WHAT IS EXPECTED: Nothing but the records, transcribed verbatim and stripped of images, should appear in the answer.

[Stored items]
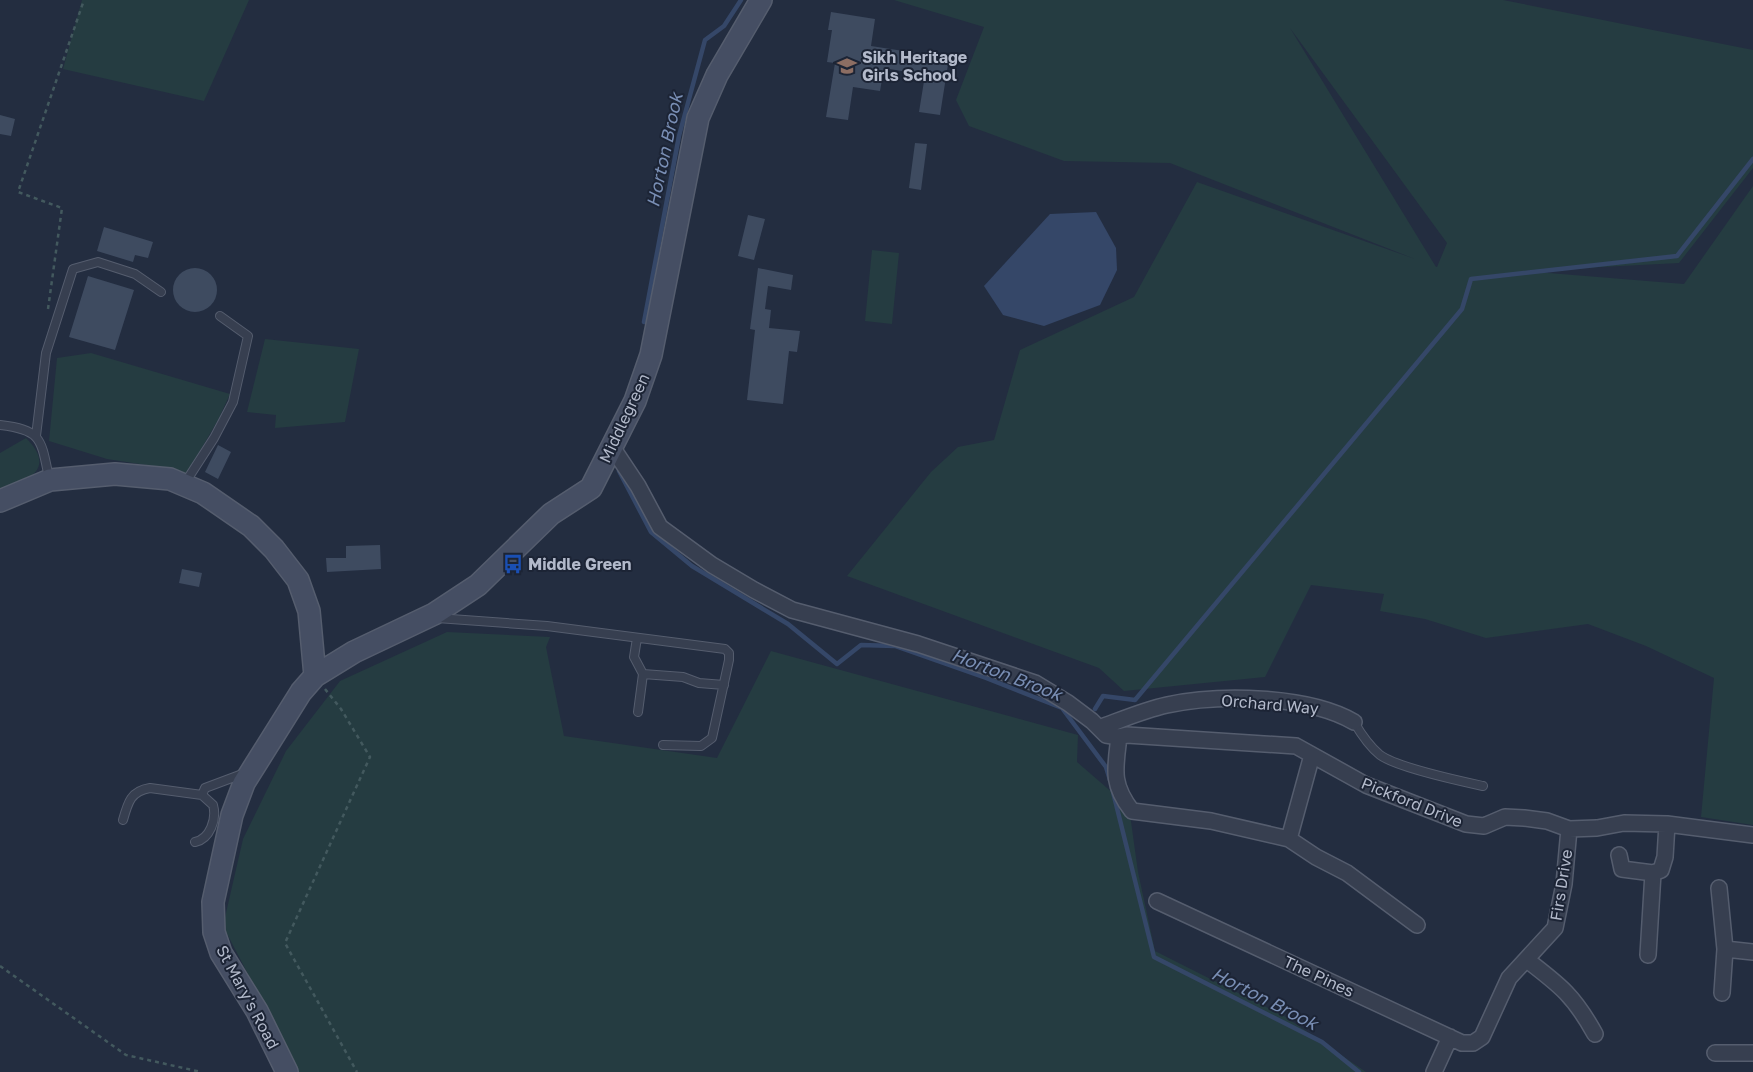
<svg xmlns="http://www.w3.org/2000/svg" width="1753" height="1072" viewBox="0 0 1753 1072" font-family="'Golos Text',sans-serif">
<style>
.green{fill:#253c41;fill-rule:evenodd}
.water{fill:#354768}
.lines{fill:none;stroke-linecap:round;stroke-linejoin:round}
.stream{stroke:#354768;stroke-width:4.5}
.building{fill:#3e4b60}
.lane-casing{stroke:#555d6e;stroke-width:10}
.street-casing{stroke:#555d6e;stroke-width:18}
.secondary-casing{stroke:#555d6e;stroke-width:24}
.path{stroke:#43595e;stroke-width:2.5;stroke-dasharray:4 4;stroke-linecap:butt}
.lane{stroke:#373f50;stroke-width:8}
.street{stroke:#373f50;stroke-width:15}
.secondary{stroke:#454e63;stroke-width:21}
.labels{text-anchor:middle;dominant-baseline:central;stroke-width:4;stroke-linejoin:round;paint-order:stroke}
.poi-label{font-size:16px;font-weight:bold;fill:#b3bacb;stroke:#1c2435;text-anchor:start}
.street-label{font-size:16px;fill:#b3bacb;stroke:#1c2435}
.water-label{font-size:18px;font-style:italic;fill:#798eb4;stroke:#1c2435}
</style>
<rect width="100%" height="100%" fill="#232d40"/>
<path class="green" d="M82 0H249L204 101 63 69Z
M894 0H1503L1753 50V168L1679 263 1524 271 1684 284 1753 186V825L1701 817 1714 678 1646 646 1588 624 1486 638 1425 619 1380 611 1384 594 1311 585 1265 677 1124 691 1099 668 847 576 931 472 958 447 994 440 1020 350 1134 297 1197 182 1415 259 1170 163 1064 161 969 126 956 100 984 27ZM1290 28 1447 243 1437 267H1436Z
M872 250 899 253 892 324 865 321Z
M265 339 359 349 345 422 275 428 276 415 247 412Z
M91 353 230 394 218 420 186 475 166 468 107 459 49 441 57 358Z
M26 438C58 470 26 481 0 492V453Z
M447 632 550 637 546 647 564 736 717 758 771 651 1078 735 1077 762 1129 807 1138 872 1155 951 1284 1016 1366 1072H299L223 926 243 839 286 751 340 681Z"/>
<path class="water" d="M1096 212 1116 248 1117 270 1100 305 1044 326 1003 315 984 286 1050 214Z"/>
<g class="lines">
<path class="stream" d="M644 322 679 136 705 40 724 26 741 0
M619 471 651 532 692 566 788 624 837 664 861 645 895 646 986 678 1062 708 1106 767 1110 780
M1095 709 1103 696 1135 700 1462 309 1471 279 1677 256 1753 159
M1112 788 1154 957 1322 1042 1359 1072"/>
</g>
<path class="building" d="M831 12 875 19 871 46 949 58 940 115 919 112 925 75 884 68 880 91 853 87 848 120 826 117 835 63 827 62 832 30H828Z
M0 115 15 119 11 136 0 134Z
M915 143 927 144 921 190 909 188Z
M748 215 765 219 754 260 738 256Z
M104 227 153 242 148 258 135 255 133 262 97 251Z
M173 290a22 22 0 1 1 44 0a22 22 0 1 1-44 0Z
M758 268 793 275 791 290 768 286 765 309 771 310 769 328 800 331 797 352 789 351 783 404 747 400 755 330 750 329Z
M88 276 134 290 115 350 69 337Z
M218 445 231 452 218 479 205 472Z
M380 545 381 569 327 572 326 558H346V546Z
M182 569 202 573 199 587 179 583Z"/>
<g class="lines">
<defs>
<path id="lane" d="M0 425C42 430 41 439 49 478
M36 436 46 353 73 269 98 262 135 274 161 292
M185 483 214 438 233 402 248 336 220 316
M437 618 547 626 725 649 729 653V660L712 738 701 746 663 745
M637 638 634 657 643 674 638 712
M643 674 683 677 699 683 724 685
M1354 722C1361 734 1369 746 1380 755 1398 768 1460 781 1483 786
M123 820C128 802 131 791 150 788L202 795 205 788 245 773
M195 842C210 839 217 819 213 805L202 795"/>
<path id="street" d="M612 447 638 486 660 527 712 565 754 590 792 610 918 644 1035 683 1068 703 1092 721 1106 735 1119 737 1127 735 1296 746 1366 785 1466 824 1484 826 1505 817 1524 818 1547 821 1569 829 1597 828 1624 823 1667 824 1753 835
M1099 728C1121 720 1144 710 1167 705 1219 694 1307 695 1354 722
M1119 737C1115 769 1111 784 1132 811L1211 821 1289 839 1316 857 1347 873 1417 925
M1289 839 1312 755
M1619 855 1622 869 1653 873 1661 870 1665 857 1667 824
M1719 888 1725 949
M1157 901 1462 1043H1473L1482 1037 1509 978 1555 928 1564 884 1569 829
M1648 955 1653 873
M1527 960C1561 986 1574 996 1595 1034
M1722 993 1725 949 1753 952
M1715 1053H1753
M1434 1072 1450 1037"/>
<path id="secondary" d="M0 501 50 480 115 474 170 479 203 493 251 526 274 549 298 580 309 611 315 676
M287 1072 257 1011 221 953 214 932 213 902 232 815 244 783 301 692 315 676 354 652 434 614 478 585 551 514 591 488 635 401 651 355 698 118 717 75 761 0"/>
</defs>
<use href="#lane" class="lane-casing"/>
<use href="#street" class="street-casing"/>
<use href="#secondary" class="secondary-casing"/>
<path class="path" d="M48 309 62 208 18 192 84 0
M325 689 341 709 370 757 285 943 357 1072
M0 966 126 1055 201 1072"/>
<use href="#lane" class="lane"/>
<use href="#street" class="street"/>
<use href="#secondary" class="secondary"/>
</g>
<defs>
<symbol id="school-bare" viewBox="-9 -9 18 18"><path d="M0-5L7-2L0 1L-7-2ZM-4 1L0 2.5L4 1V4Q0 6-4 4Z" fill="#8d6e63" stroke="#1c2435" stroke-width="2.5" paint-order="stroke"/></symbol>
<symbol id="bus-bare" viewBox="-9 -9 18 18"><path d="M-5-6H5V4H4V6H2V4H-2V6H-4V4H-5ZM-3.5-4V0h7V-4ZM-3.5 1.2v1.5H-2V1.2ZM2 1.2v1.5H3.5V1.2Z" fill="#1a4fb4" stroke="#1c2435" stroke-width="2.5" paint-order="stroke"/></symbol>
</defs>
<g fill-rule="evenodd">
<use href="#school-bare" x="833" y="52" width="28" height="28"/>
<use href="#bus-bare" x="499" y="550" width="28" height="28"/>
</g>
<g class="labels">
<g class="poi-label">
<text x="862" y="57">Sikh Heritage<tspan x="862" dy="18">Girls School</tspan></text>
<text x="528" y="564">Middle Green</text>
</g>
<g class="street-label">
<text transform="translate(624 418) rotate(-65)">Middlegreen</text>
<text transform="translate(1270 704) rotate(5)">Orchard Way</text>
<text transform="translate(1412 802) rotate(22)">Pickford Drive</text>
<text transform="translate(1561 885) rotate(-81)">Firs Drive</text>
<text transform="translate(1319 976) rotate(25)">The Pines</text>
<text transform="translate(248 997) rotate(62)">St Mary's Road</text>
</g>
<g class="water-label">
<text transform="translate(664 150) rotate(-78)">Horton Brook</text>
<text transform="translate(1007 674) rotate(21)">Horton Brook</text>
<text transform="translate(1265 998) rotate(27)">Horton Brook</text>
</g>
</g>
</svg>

WRITTEN RESPONSE:
<svg xmlns="http://www.w3.org/2000/svg" width="1753" height="1072" viewBox="0 0 1753 1072" font-family="'Golos Text',sans-serif">
<style>
.green{fill:#253c41;fill-rule:evenodd}
.water{fill:#354768}
.lines{fill:none;stroke-linecap:round;stroke-linejoin:round}
.stream{stroke:#354768;stroke-width:4.5}
.building{fill:#3e4b60}
.lane-casing{stroke:#555d6e;stroke-width:10}
.street-casing{stroke:#555d6e;stroke-width:18}
.secondary-casing{stroke:#555d6e;stroke-width:24}
.path{stroke:#43595e;stroke-width:2.5;stroke-dasharray:4 4;stroke-linecap:butt}
.lane{stroke:#373f50;stroke-width:8}
.street{stroke:#373f50;stroke-width:15}
.secondary{stroke:#454e63;stroke-width:21}
.labels{text-anchor:middle;dominant-baseline:central;stroke-width:4;stroke-linejoin:round;paint-order:stroke}
.poi-label{font-size:16px;font-weight:bold;fill:#b3bacb;stroke:#1c2435;text-anchor:start}
.street-label{font-size:16px;fill:#b3bacb;stroke:#1c2435}
.water-label{font-size:18px;font-style:italic;fill:#798eb4;stroke:#1c2435}
</style>
<rect width="100%" height="100%" fill="#232d40"/>
<path class="green" d="M82 0H249L204 101 63 69Z
M894 0H1503L1753 50V168L1679 263 1524 271 1684 284 1753 186V825L1701 817 1714 678 1646 646 1588 624 1486 638 1425 619 1380 611 1384 594 1311 585 1265 677 1124 691 1099 668 847 576 931 472 958 447 994 440 1020 350 1134 297 1197 182 1415 259 1170 163 1064 161 969 126 956 100 984 27ZM1290 28 1447 243 1437 267H1436Z
M872 250 899 253 892 324 865 321Z
M265 339 359 349 345 422 275 428 276 415 247 412Z
M91 353 230 394 218 420 186 475 166 468 107 459 49 441 57 358Z
M26 438C58 470 26 481 0 492V453Z
M447 632 550 637 546 647 564 736 717 758 771 651 1078 735 1077 762 1129 807 1138 872 1155 951 1284 1016 1366 1072H299L223 926 243 839 286 751 340 681Z"/>
<path class="water" d="M1096 212 1116 248 1117 270 1100 305 1044 326 1003 315 984 286 1050 214Z"/>
<g class="lines">
<path class="stream" d="M644 322 679 136 705 40 724 26 741 0
M619 471 651 532 692 566 788 624 837 664 861 645 895 646 986 678 1062 708 1106 767 1110 780
M1095 709 1103 696 1135 700 1462 309 1471 279 1677 256 1753 159
M1112 788 1154 957 1322 1042 1359 1072"/>
</g>
<path class="building" d="M831 12 875 19 871 46 949 58 940 115 919 112 925 75 884 68 880 91 853 87 848 120 826 117 835 63 827 62 832 30H828Z
M0 115 15 119 11 136 0 134Z
M915 143 927 144 921 190 909 188Z
M748 215 765 219 754 260 738 256Z
M104 227 153 242 148 258 135 255 133 262 97 251Z
M173 290a22 22 0 1 1 44 0a22 22 0 1 1-44 0Z
M758 268 793 275 791 290 768 286 765 309 771 310 769 328 800 331 797 352 789 351 783 404 747 400 755 330 750 329Z
M88 276 134 290 115 350 69 337Z
M218 445 231 452 218 479 205 472Z
M380 545 381 569 327 572 326 558H346V546Z
M182 569 202 573 199 587 179 583Z"/>
<g class="lines">
<defs>
<path id="lane" d="M0 425C42 430 41 439 49 478
M36 436 46 353 73 269 98 262 135 274 161 292
M185 483 214 438 233 402 248 336 220 316
M437 618 547 626 725 649 729 653V660L712 738 701 746 663 745
M637 638 634 657 643 674 638 712
M643 674 683 677 699 683 724 685
M1354 722C1361 734 1369 746 1380 755 1398 768 1460 781 1483 786
M123 820C128 802 131 791 150 788L202 795 205 788 245 773
M195 842C210 839 217 819 213 805L202 795"/>
<path id="street" d="M612 447 638 486 660 527 712 565 754 590 792 610 918 644 1035 683 1068 703 1092 721 1106 735 1119 737 1127 735 1296 746 1366 785 1466 824 1484 826 1505 817 1524 818 1547 821 1569 829 1597 828 1624 823 1667 824 1753 835
M1099 728C1121 720 1144 710 1167 705 1219 694 1307 695 1354 722
M1119 737C1115 769 1111 784 1132 811L1211 821 1289 839 1316 857 1347 873 1417 925
M1289 839 1312 755
M1619 855 1622 869 1653 873 1661 870 1665 857 1667 824
M1719 888 1725 949
M1157 901 1462 1043H1473L1482 1037 1509 978 1555 928 1564 884 1569 829
M1648 955 1653 873
M1527 960C1561 986 1574 996 1595 1034
M1722 993 1725 949 1753 952
M1715 1053H1753
M1434 1072 1450 1037"/>
<path id="secondary" d="M0 501 50 480 115 474 170 479 203 493 251 526 274 549 298 580 309 611 315 676
M287 1072 257 1011 221 953 214 932 213 902 232 815 244 783 301 692 315 676 354 652 434 614 478 585 551 514 591 488 635 401 651 355 698 118 717 75 761 0"/>
</defs>
<use href="#lane" class="lane-casing"/>
<use href="#street" class="street-casing"/>
<use href="#secondary" class="secondary-casing"/>
<path class="path" d="M48 309 62 208 18 192 84 0
M325 689 341 709 370 757 285 943 357 1072
M0 966 126 1055 201 1072"/>
<use href="#lane" class="lane"/>
<use href="#street" class="street"/>
<use href="#secondary" class="secondary"/>
</g>
<defs>
<symbol id="school-bare" viewBox="-9 -9 18 18"><path d="M0-5L7-2L0 1L-7-2ZM-4 1L0 2.5L4 1V4Q0 6-4 4Z" fill="#8d6e63" stroke="#1c2435" stroke-width="2.5" paint-order="stroke"/></symbol>
<symbol id="bus-bare" viewBox="-9 -9 18 18"><path d="M-5-6H5V4H4V6H2V4H-2V6H-4V4H-5ZM-3.5-4V0h7V-4ZM-3.5 1.2v1.5H-2V1.2ZM2 1.2v1.5H3.5V1.2Z" fill="#1a4fb4" stroke="#1c2435" stroke-width="2.5" paint-order="stroke"/></symbol>
</defs>
<g fill-rule="evenodd">
<use href="#school-bare" x="833" y="52" width="28" height="28"/>
<use href="#bus-bare" x="499" y="550" width="28" height="28"/>
</g>
<g class="labels">
<g class="poi-label">
<text x="862" y="57">Sikh Heritage<tspan x="862" dy="18">Girls School</tspan></text>
<text x="528" y="564">Middle Green</text>
</g>
<g class="street-label">
<text transform="translate(624 418) rotate(-65)">Middlegreen</text>
<text transform="translate(1270 704) rotate(5)">Orchard Way</text>
<text transform="translate(1412 802) rotate(22)">Pickford Drive</text>
<text transform="translate(1561 885) rotate(-81)">Firs Drive</text>
<text transform="translate(1319 976) rotate(25)">The Pines</text>
<text transform="translate(248 997) rotate(62)">St Mary's Road</text>
</g>
<g class="water-label">
<text transform="translate(664 150) rotate(-78)">Horton Brook</text>
<text transform="translate(1007 674) rotate(21)">Horton Brook</text>
<text transform="translate(1265 998) rotate(27)">Horton Brook</text>
</g>
</g>
</svg>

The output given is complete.